Your answer must be an exact copy of the entries, containing no images.

[Start of Attachment]

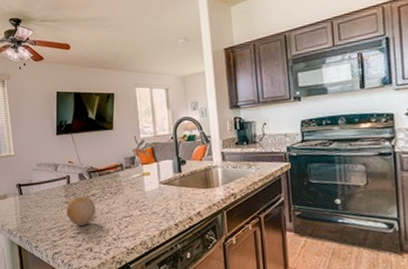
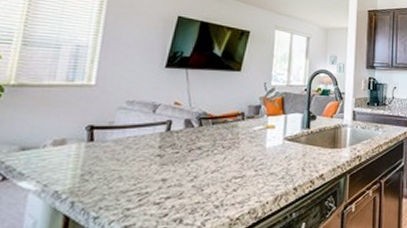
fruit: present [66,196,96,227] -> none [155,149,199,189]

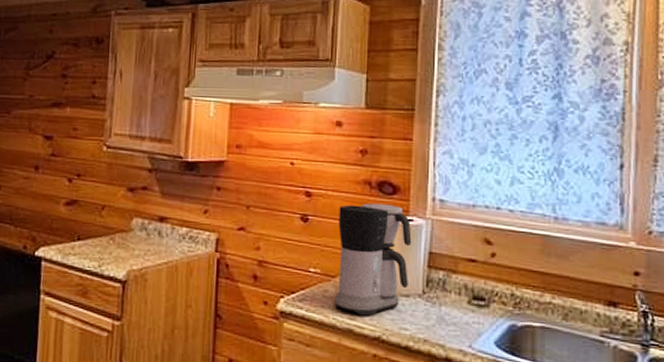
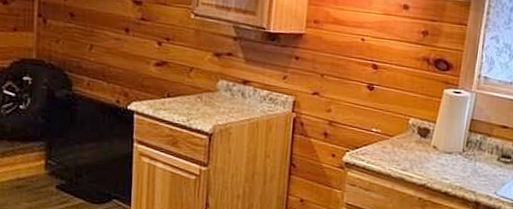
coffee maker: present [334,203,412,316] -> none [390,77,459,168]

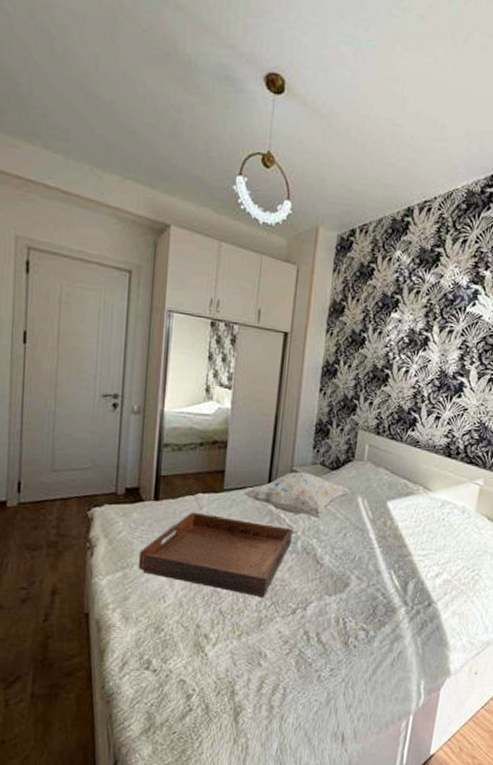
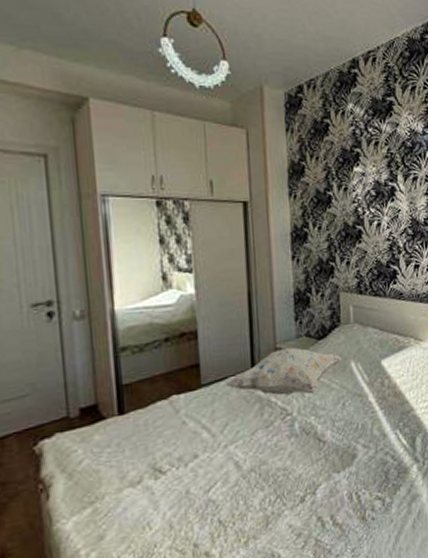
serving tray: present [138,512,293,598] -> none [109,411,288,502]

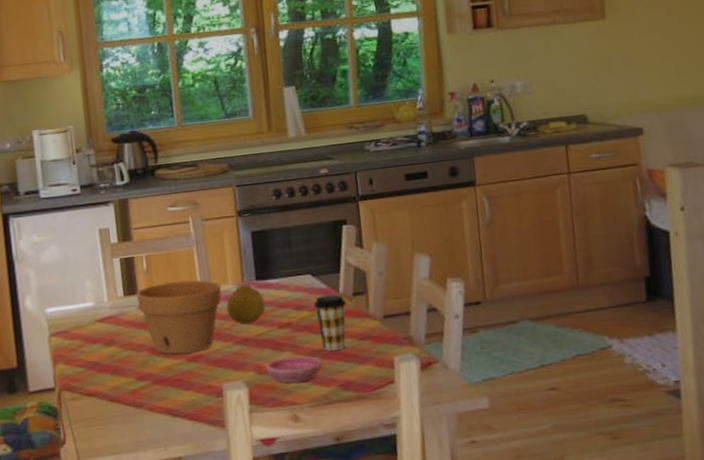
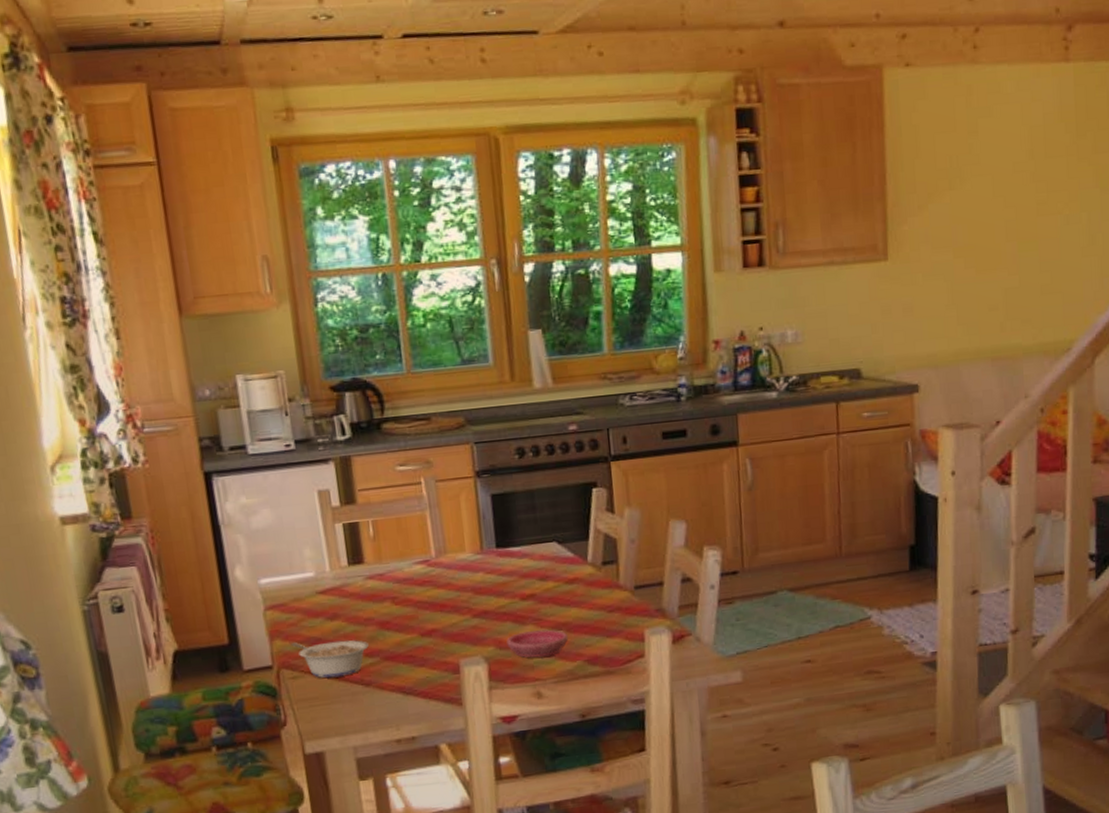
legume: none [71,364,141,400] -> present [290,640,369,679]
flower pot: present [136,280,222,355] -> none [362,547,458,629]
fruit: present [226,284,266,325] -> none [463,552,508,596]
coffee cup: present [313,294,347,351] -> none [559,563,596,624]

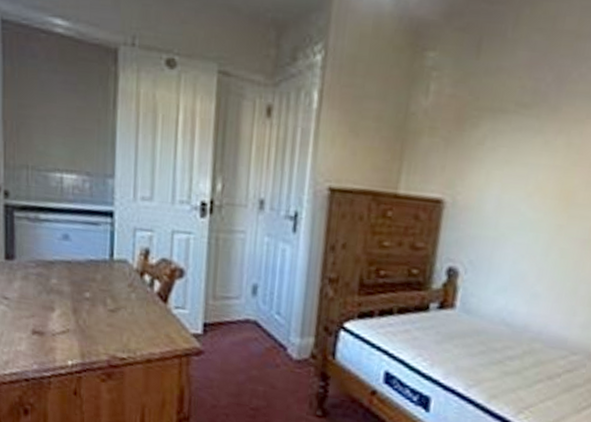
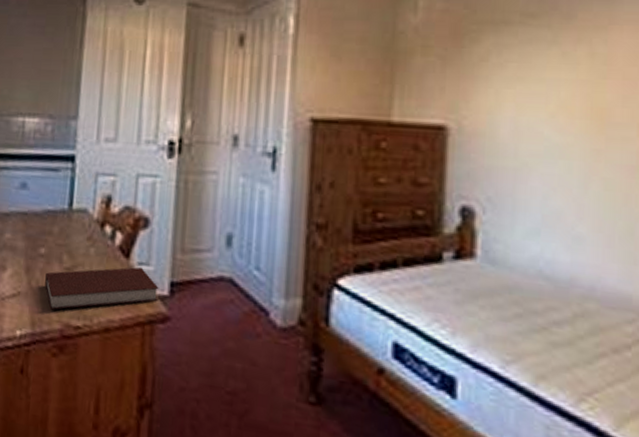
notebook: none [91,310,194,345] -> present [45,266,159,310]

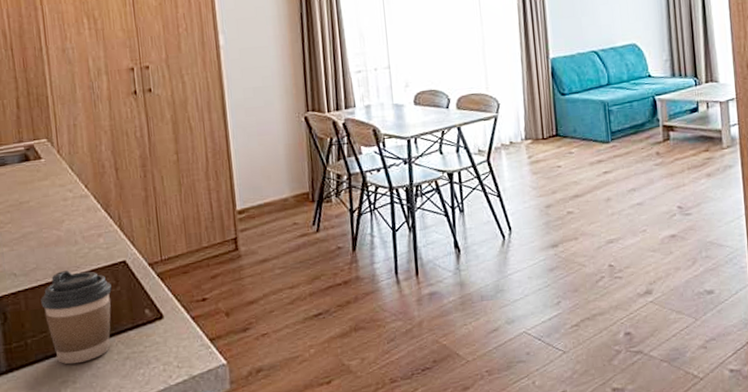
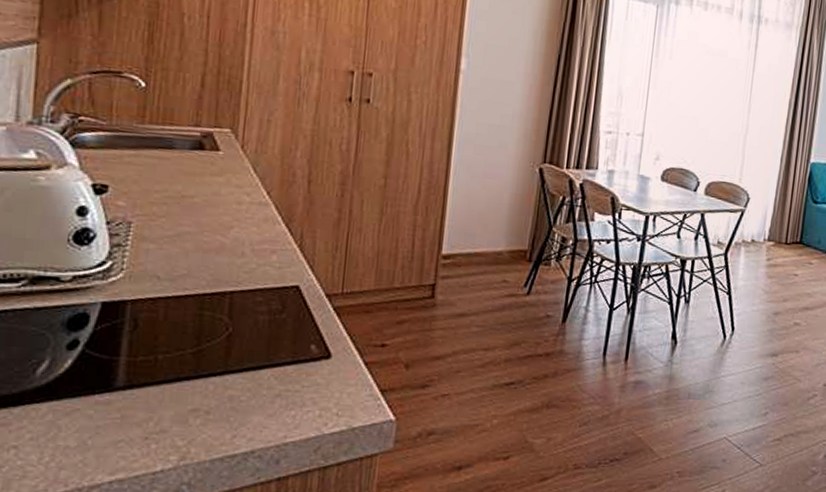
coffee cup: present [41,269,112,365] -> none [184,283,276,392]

[End of Attachment]

◆ Result for this exercise:
fruit: present [66,196,96,227] -> none [155,149,199,189]

coffee maker: present [334,203,412,316] -> none [390,77,459,168]

serving tray: present [138,512,293,598] -> none [109,411,288,502]

legume: none [71,364,141,400] -> present [290,640,369,679]
flower pot: present [136,280,222,355] -> none [362,547,458,629]
fruit: present [226,284,266,325] -> none [463,552,508,596]
coffee cup: present [313,294,347,351] -> none [559,563,596,624]

notebook: none [91,310,194,345] -> present [45,266,159,310]

coffee cup: present [41,269,112,365] -> none [184,283,276,392]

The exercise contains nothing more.